This November, the de Young Museum welcomes the internationally acclaimed exhibition, Soul of a Nation: Art in the Age of Black Power, 1963–1983, organized by the Tate Modern in London. This powerful and provocative presentation focuses on art made in the pivotal decades between 1963 and 1983, when issues of race and identity dominated and defined both public and private discourse. Rarely has an historical exhibition proved to be so timely—and to provoke so much meaningful discussion among its numerous viewers.
The works in Soul of a Nation were forged in a crucible of institutionalized racism and codified prejudice that had pervaded the entire American nation for centuries. Galvanized to take action, and inspired by the Civil Rights struggle for equality and justice, African American artists determined to use art and culture as catalysts for self-definition, self-empowerment, and self-determination.
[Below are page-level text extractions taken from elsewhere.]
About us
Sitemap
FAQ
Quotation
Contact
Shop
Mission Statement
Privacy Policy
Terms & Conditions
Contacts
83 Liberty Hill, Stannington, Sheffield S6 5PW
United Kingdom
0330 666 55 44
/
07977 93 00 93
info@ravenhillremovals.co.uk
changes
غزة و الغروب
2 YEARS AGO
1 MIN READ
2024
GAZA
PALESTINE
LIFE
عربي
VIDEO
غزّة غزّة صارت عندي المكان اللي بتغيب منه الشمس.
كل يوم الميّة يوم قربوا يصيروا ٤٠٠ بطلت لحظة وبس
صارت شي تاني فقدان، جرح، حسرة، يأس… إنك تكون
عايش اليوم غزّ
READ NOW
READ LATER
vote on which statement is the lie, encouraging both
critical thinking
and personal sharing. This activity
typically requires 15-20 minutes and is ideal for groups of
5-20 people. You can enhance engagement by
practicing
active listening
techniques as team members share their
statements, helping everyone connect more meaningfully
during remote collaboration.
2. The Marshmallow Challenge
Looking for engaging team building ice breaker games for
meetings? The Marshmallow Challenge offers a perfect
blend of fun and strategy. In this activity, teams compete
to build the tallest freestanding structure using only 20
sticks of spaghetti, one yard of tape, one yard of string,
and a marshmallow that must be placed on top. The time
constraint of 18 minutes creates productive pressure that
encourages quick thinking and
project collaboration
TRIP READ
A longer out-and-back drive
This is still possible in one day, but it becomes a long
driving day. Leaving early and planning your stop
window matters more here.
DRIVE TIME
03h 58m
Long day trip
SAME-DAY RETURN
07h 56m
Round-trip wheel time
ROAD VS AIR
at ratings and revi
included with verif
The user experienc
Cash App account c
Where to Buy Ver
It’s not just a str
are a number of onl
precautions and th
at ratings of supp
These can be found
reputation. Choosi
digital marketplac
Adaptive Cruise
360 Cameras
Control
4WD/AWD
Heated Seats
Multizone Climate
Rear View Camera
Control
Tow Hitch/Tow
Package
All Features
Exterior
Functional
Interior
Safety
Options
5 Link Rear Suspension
The artists represented in Soul of a Nation worked in numerous cities across the United States and in multiple media. The de Young’s presentation of Soul of a Nation will include an expanded group of works by artists who worked in the Bay Area. Their paintings, drawings, prints, photographs, collages, assemblages, and custom clothing contributed to the Black Power movement by promoting personal and cultural pride, collective solidarity and empowerment, political and social activism, and pan-African nationalism. Long marginalized, these revelatory works and the enduring relevance of their messages are now understood to be central to the complex histories of American culture.